Definition: Described in 1955 by Bietti, this relatively common condition features characteristic oil deposits at the limbus which are characterized histologically as mauve globular degeneration and are strongly associated with UV exposure.

Incidence/Prevalence: Typically, the lesions are associated with high UV exposure climates and/or reflected light such as observed in desert, ocean and snow. The incidence rises with age. Prevalence is 7% in areas of South Africa. The prevalence is higher in Greenland than Copenhagen.

Etiology: The theory is that UV exposure results in altered proteins depositing at the limbus. The proteins contain a high content of sulfur. Repeated arc welding burns may result in a similar condition.

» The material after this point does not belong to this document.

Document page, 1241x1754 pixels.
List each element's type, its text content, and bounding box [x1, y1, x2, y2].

Clinical Findings: 0.1-0.6 mm yellow oil droplets deposit near the limbus in the 3 and 9 o’clock positions in older individuals. Spheroidal degeneration is usually bilateral in the primary form. The areas may appear band shaped and often are associated with pingueculae but presumably and incredulously not pterygia!
Three types have been described:

1. primary corneal involvement
2. corneal involvement secondary to an underlying process such as a chronic infection
3. conjunctiva
Histopathology: Amorphous mauve colored globules are seen in the superficial corneal stroma or substantia propria close to the limbus in hematoxylin and eosin sections (number 2). The globules are often confluent. The globules are not dissolved by elastase. It is very easy to confuse these globules with calcification especially when they are in the cornea near Bowman's layer. However, careful examination shows that they lack the granular quality and deep purple color of calcium crystals but rather are amorphous centrally homogeneous deposits.

The globules may stain focally and usually peripherally with congo red (arrow 3). This may lead to misconclusions that the deposits are amyloid but there is no dichroism with polarized light (number 4). The birefringence seen in the photograph originates from keratin and collagen not the spheroidal degeneration nodules.

Autofluorescence (number 5) reveals bright fluorescence under ultraviolet light. The proteins of the globules contain a high sulfur content.

Treatment: Corneal involvement that affects vision has been treated by removal including procedures such as penetrating keratoplasty, without recurrence.